- [WHAT YOU NEED TO DO]
Print out the full listing below, word for word.

- [EXTRACTED INFORMATION]
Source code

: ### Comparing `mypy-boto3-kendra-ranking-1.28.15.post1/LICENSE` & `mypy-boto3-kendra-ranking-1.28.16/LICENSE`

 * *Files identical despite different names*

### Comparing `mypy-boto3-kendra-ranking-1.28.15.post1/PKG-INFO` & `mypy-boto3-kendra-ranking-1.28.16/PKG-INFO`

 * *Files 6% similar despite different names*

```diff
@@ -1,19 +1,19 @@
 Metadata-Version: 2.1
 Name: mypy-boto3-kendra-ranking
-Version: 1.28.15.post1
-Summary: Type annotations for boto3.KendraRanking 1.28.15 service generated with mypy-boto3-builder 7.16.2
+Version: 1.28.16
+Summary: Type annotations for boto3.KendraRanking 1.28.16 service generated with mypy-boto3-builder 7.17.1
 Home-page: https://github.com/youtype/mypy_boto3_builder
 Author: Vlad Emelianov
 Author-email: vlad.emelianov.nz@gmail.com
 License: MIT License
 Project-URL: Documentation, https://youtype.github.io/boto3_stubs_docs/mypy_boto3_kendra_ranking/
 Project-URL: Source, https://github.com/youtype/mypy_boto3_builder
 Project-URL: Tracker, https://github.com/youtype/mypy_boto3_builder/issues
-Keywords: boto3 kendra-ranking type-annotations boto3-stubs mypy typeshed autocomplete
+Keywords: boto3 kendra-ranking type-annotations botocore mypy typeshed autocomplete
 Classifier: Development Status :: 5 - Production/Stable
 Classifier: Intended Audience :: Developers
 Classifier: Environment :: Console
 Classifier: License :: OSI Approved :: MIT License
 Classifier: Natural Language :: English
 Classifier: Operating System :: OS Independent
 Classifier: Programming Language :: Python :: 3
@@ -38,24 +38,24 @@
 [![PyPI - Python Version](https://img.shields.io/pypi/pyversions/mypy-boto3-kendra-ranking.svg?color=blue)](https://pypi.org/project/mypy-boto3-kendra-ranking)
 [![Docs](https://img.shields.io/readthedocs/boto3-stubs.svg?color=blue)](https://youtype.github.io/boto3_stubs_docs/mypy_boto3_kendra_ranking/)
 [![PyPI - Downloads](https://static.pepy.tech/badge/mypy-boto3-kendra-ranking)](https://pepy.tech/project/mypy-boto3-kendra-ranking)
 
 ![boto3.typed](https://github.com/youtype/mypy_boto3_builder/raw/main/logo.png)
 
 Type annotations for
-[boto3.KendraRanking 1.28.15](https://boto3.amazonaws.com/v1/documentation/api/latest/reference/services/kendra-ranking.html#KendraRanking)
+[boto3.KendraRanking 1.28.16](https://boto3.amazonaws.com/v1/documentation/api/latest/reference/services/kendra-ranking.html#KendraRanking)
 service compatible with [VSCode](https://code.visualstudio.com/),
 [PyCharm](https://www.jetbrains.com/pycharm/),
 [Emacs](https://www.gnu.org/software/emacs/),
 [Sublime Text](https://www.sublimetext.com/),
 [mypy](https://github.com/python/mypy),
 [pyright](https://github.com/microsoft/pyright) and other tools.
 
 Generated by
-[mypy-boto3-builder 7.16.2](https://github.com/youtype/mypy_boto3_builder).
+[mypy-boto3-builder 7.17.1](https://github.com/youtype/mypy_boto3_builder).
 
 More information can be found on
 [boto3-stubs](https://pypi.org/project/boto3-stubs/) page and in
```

- [EXERCISE OUTPUT]
Source code

: ### Comparing `mypy-boto3-kendra-ranking-1.28.15.post1/LICENSE` & `mypy-boto3-kendra-ranking-1.28.16/LICENSE`

 * *Files identical despite different names*

### Comparing `mypy-boto3-kendra-ranking-1.28.15.post1/PKG-INFO` & `mypy-boto3-kendra-ranking-1.28.16/PKG-INFO`

 * *Files 6% similar despite different names*

```diff
@@ -1,19 +1,19 @@
 Metadata-Version: 2.1
 Name: mypy-boto3-kendra-ranking
-Version: 1.28.15.post1
-Summary: Type annotations for boto3.KendraRanking 1.28.15 service generated with mypy-boto3-builder 7.16.2
+Version: 1.28.16
+Summary: Type annotations for boto3.KendraRanking 1.28.16 service generated with mypy-boto3-builder 7.17.1
 Home-page: https://github.com/youtype/mypy_boto3_builder
 Author: Vlad Emelianov
 Author-email: vlad.emelianov.nz@gmail.com
 License: MIT License
 Project-URL: Documentation, https://youtype.github.io/boto3_stubs_docs/mypy_boto3_kendra_ranking/
 Project-URL: Source, https://github.com/youtype/mypy_boto3_builder
 Project-URL: Tracker, https://github.com/youtype/mypy_boto3_builder/issues
-Keywords: boto3 kendra-ranking type-annotations boto3-stubs mypy typeshed autocomplete
+Keywords: boto3 kendra-ranking type-annotations botocore mypy typeshed autocomplete
 Classifier: Development Status :: 5 - Production/Stable
 Classifier: Intended Audience :: Developers
 Classifier: Environment :: Console
 Classifier: License :: OSI Approved :: MIT License
 Classifier: Natural Language :: English
 Classifier: Operating System :: OS Independent
 Classifier: Programming Language :: Python :: 3
@@ -38,24 +38,24 @@
 [![PyPI - Python Version](https://img.shields.io/pypi/pyversions/mypy-boto3-kendra-ranking.svg?color=blue)](https://pypi.org/project/mypy-boto3-kendra-ranking)
 [![Docs](https://img.shields.io/readthedocs/boto3-stubs.svg?color=blue)](https://youtype.github.io/boto3_stubs_docs/mypy_boto3_kendra_ranking/)
 [![PyPI - Downloads](https://static.pepy.tech/badge/mypy-boto3-kendra-ranking)](https://pepy.tech/project/mypy-boto3-kendra-ranking)
 
 ![boto3.typed](https://github.com/youtype/mypy_boto3_builder/raw/main/logo.png)
 
 Type annotations for
-[boto3.KendraRanking 1.28.15](https://boto3.amazonaws.com/v1/documentation/api/latest/reference/services/kendra-ranking.html#KendraRanking)
+[boto3.KendraRanking 1.28.16](https://boto3.amazonaws.com/v1/documentation/api/latest/reference/services/kendra-ranking.html#KendraRanking)
 service compatible with [VSCode](https://code.visualstudio.com/),
 [PyCharm](https://www.jetbrains.com/pycharm/),
 [Emacs](https://www.gnu.org/software/emacs/),
 [Sublime Text](https://www.sublimetext.com/),
 [mypy](https://github.com/python/mypy),
 [pyright](https://github.com/microsoft/pyright) and other tools.
 
 Generated by
-[mypy-boto3-builder 7.16.2](https://github.com/youtype/mypy_boto3_builder).
+[mypy-boto3-builder 7.17.1](https://github.com/youtype/mypy_boto3_builder).
 
 More information can be found on
 [boto3-stubs](https://pypi.org/project/boto3-stubs/) page and in
```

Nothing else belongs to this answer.